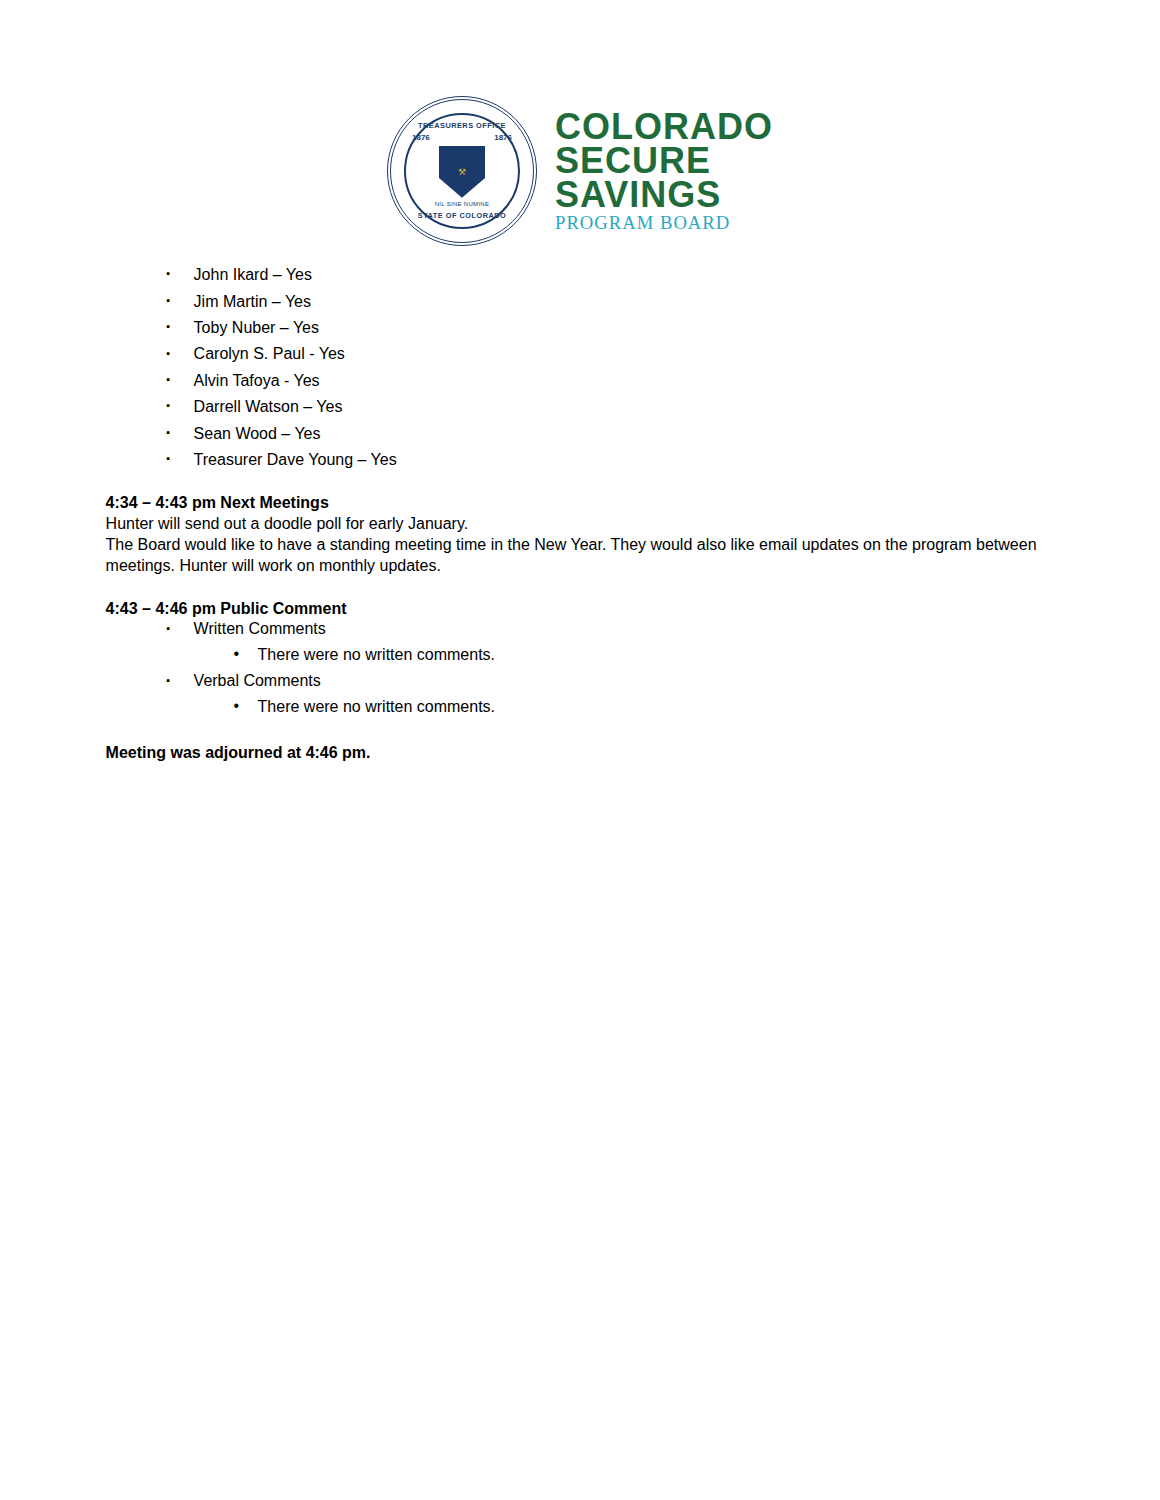TREASURERS OFFICE
18761876
⚒
NIL SINE NUMINE
STATE OF COLORADO
COLORADO SECURE SAVINGS PROGRAM BOARD
John Ikard – Yes
Jim Martin – Yes
Toby Nuber – Yes
Carolyn S. Paul - Yes
Alvin Tafoya - Yes
Darrell Watson – Yes
Sean Wood – Yes
Treasurer Dave Young – Yes
4:34 – 4:43 pm Next Meetings
Hunter will send out a doodle poll for early January.
The Board would like to have a standing meeting time in the New Year. They would also like email updates on the program between meetings. Hunter will work on monthly updates.
4:43 – 4:46 pm Public Comment
Written Comments
There were no written comments.
Verbal Comments
There were no written comments.
Meeting was adjourned at 4:46 pm.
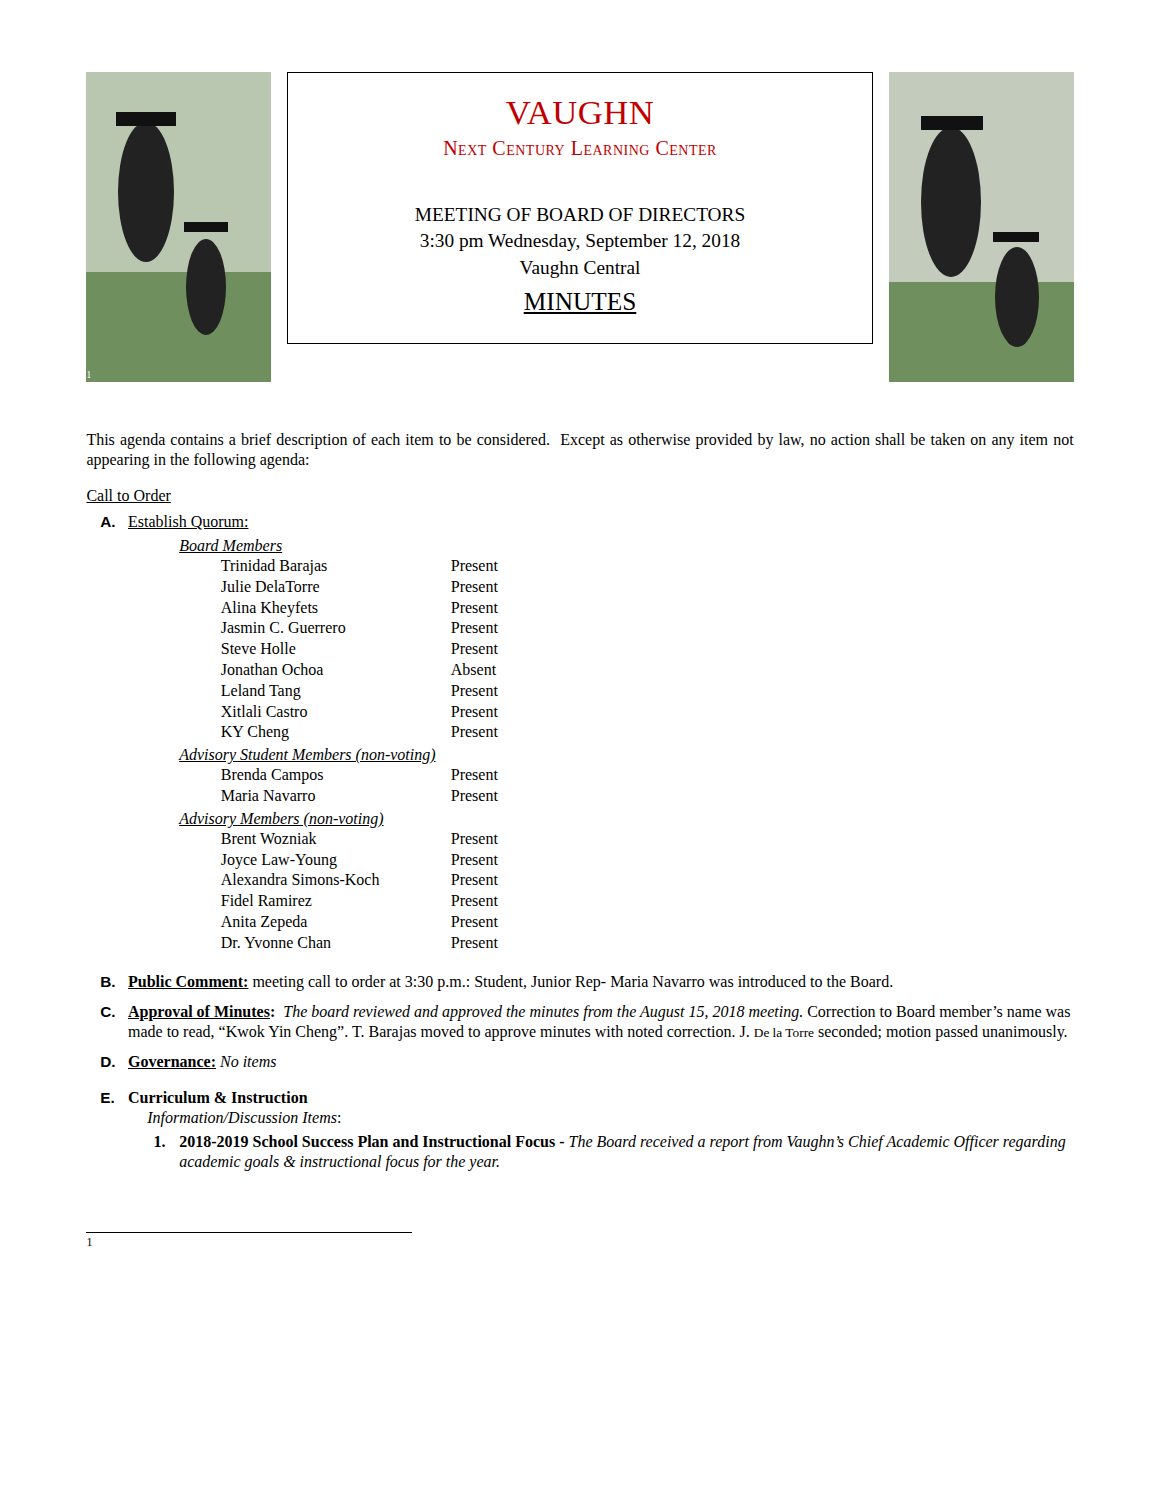1
VAUGHN
Next Century Learning Center
MEETING OF BOARD OF DIRECTORS
3:30 pm Wednesday, September 12, 2018
Vaughn Central
MINUTES
This agenda contains a brief description of each item to be considered. Except as otherwise provided by law, no action shall be taken on any item not appearing in the following agenda:
Call to Order
A. Establish Quorum:
Board Members
| Trinidad Barajas | Present |
| Julie DelaTorre | Present |
| Alina Kheyfets | Present |
| Jasmin C. Guerrero | Present |
| Steve Holle | Present |
| Jonathan Ochoa | Absent |
| Leland Tang | Present |
| Xitlali Castro | Present |
| KY Cheng | Present |
Advisory Student Members (non-voting)
| Brenda Campos | Present |
| Maria Navarro | Present |
Advisory Members (non-voting)
| Brent Wozniak | Present |
| Joyce Law-Young | Present |
| Alexandra Simons-Koch | Present |
| Fidel Ramirez | Present |
| Anita Zepeda | Present |
| Dr. Yvonne Chan | Present |
B. Public Comment: meeting call to order at 3:30 p.m.: Student, Junior Rep- Maria Navarro was introduced to the Board.
C. Approval of Minutes: The board reviewed and approved the minutes from the August 15, 2018 meeting. Correction to Board member’s name was made to read, “Kwok Yin Cheng”. T. Barajas moved to approve minutes with noted correction. J. De la Torre seconded; motion passed unanimously.
D. Governance: No items
E. Curriculum & Instruction
Information/Discussion Items:
2018-2019 School Success Plan and Instructional Focus - The Board received a report from Vaughn’s Chief Academic Officer regarding academic goals & instructional focus for the year.
1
********************
What you should do ::
Return the data above in its exact wording, with none of the pictures.

Reply to the exercise ::
TREASURERS OFFICE
18761876
⚒
NIL SINE NUMINE
STATE OF COLORADO
COLORADO SECURE SAVINGS PROGRAM BOARD
John Ikard – Yes
Jim Martin – Yes
Toby Nuber – Yes
Carolyn S. Paul - Yes
Alvin Tafoya - Yes
Darrell Watson – Yes
Sean Wood – Yes
Treasurer Dave Young – Yes
4:34 – 4:43 pm Next Meetings
Hunter will send out a doodle poll for early January.
The Board would like to have a standing meeting time in the New Year. They would also like email updates on the program between meetings. Hunter will work on monthly updates.
4:43 – 4:46 pm Public Comment
Written Comments
There were no written comments.
Verbal Comments
There were no written comments.
Meeting was adjourned at 4:46 pm.
1
VAUGHN
Next Century Learning Center
MEETING OF BOARD OF DIRECTORS
3:30 pm Wednesday, September 12, 2018
Vaughn Central
MINUTES
This agenda contains a brief description of each item to be considered. Except as otherwise provided by law, no action shall be taken on any item not appearing in the following agenda:
Call to Order
A. Establish Quorum:
Board Members
| Trinidad Barajas | Present |
| Julie DelaTorre | Present |
| Alina Kheyfets | Present |
| Jasmin C. Guerrero | Present |
| Steve Holle | Present |
| Jonathan Ochoa | Absent |
| Leland Tang | Present |
| Xitlali Castro | Present |
| KY Cheng | Present |
Advisory Student Members (non-voting)
| Brenda Campos | Present |
| Maria Navarro | Present |
Advisory Members (non-voting)
| Brent Wozniak | Present |
| Joyce Law-Young | Present |
| Alexandra Simons-Koch | Present |
| Fidel Ramirez | Present |
| Anita Zepeda | Present |
| Dr. Yvonne Chan | Present |
B. Public Comment: meeting call to order at 3:30 p.m.: Student, Junior Rep- Maria Navarro was introduced to the Board.
C. Approval of Minutes: The board reviewed and approved the minutes from the August 15, 2018 meeting. Correction to Board member’s name was made to read, “Kwok Yin Cheng”. T. Barajas moved to approve minutes with noted correction. J. De la Torre seconded; motion passed unanimously.
D. Governance: No items
E. Curriculum & Instruction
Information/Discussion Items:
2018-2019 School Success Plan and Instructional Focus - The Board received a report from Vaughn’s Chief Academic Officer regarding academic goals & instructional focus for the year.
1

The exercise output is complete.